Abstract

The fast growing of data scale encourages the wide employment of data disks with large storage capacity. However, a mass of data disks' equipment will in turn increase the probability of data loss or damage, because of the appearance of various kinds of disk failures. To ensure the intactness of the hosted data, modern storage systems usually adopt erasure codes, which can recover the lost data by pre-storing a small amount of redundant information. As the most common case among all the recovery mechanisms, the single disk failure recovery has been receiving intensive attentions for the past few years. However, most of existing works still take the stripe-level recovery as their only consideration, and a considerable performance improvement on single failure disk reconstruction in the stack-level (i.e., a group of rotated stripes) is missed. To seize this potential improvement, in this paper we systematically study the problem of single failure recovery in the stack-level. We first propose two recovery mechanism based on greedy algorithm to seek for the near-optimal solution (BP-Scheme and STP-Scheme) for any erasure array code in stack level, and further design a rotated recovery algorithm (RR-Algorithm) to eliminate the size of required memory.

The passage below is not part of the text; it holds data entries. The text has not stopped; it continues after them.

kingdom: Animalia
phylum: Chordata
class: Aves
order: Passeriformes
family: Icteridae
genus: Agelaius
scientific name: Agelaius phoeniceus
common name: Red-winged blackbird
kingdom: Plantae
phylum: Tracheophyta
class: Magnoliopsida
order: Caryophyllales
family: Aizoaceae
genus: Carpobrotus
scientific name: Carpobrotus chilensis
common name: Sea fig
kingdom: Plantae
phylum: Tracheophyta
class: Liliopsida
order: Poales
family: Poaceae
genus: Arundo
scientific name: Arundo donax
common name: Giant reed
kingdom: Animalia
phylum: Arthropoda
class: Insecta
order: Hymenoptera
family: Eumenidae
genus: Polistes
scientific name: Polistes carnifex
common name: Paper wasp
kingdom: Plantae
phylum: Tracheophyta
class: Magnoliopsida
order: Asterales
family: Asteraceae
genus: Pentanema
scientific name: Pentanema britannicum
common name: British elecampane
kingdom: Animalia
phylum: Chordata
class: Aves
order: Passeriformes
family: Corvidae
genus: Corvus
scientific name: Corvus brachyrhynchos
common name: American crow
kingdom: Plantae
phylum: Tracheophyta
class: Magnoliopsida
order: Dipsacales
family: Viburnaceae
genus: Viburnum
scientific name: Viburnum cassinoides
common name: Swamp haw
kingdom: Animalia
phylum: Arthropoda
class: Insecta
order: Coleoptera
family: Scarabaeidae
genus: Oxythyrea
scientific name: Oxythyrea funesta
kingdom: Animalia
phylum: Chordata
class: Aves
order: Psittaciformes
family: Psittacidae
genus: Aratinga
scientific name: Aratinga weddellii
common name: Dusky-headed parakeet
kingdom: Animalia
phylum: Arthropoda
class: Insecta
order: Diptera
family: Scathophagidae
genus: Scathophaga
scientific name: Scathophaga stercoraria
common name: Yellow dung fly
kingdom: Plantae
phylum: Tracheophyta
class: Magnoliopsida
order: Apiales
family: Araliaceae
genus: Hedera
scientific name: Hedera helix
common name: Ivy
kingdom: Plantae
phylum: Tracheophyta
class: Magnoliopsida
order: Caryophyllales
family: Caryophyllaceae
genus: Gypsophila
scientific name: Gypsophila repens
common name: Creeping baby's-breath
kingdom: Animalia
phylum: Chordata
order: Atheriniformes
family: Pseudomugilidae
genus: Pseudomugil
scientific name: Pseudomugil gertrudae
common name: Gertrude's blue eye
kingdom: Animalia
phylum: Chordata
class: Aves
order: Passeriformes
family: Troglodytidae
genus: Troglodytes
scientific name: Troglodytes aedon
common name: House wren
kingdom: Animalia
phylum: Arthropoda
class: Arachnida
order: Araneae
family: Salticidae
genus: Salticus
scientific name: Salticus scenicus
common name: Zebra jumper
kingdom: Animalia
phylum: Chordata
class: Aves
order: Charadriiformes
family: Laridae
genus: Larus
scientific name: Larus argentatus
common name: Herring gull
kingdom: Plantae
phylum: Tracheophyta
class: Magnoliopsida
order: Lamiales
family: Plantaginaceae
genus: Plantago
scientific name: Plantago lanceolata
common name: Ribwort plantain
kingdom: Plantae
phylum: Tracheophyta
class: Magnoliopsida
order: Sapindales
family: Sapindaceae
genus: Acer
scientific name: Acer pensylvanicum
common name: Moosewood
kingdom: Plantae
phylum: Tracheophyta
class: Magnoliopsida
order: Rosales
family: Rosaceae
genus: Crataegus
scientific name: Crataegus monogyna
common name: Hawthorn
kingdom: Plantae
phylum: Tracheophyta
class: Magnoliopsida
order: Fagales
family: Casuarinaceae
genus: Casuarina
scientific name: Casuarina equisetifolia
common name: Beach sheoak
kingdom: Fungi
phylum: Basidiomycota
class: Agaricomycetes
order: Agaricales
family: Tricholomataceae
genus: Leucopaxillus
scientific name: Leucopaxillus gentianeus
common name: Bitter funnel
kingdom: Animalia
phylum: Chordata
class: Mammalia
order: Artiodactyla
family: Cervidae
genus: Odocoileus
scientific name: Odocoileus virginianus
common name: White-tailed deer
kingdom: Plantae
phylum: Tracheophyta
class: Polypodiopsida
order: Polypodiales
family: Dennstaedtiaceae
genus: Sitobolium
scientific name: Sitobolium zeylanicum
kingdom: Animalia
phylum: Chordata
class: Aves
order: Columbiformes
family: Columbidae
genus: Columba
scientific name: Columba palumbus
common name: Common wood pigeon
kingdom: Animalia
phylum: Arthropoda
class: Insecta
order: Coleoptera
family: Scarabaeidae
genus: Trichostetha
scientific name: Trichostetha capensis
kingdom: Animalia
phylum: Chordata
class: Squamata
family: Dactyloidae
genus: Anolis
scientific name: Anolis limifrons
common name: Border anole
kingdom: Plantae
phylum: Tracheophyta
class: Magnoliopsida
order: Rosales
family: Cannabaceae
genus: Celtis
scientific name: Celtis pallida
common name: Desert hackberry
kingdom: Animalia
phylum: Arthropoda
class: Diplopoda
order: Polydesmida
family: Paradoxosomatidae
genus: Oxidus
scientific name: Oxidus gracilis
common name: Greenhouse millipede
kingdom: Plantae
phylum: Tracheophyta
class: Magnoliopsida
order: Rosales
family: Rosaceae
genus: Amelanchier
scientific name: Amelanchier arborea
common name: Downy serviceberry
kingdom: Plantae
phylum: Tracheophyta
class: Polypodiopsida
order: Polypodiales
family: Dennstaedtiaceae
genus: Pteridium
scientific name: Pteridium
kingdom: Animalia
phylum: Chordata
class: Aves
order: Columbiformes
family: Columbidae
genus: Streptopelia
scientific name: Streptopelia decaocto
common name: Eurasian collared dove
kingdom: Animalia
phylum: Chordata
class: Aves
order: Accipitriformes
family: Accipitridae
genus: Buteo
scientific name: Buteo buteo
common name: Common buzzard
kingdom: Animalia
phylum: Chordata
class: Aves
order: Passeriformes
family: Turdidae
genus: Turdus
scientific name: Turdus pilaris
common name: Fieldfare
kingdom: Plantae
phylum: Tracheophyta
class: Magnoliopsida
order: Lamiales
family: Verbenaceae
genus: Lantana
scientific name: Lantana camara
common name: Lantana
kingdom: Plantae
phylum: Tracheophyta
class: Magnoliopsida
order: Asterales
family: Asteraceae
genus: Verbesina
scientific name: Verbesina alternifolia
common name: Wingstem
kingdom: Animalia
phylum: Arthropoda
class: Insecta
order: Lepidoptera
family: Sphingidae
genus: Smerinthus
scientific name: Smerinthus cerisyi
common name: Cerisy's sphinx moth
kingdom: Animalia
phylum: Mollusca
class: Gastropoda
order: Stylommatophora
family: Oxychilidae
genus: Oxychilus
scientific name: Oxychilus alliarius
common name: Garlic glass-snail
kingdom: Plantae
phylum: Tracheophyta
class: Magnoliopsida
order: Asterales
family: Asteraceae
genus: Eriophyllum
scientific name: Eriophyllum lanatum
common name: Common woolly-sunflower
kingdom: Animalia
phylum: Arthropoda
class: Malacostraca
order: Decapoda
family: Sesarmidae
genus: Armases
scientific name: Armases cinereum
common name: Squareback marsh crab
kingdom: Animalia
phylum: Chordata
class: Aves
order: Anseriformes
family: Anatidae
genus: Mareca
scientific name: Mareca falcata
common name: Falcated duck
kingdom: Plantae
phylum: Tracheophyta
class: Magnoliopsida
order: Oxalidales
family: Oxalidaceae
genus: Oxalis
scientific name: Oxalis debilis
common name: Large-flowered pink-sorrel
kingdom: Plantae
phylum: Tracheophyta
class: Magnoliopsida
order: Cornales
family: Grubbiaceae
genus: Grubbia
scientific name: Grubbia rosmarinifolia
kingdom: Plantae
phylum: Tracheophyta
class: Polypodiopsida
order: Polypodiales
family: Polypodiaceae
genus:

Through a rigorous statistic analysis and intensive evaluation on a real system, the results show that BP-Scheme gains 3.4 to 38.9 percent (the average is 21.2 percent) higher recovery speed than Khan's Scheme and 3.4 to 34.8 percent (the average is 19.1 percent) higher recovery speed than Luo's U-Scheme, while STP-Scheme owns 3.4 to 46.9 percent (the average is 25.15 percent) and 3.4 to 41.1 percent (the average is 22.3 percent) higher recovery speed than Khan's Scheme and Luo's U-Scheme, respectively.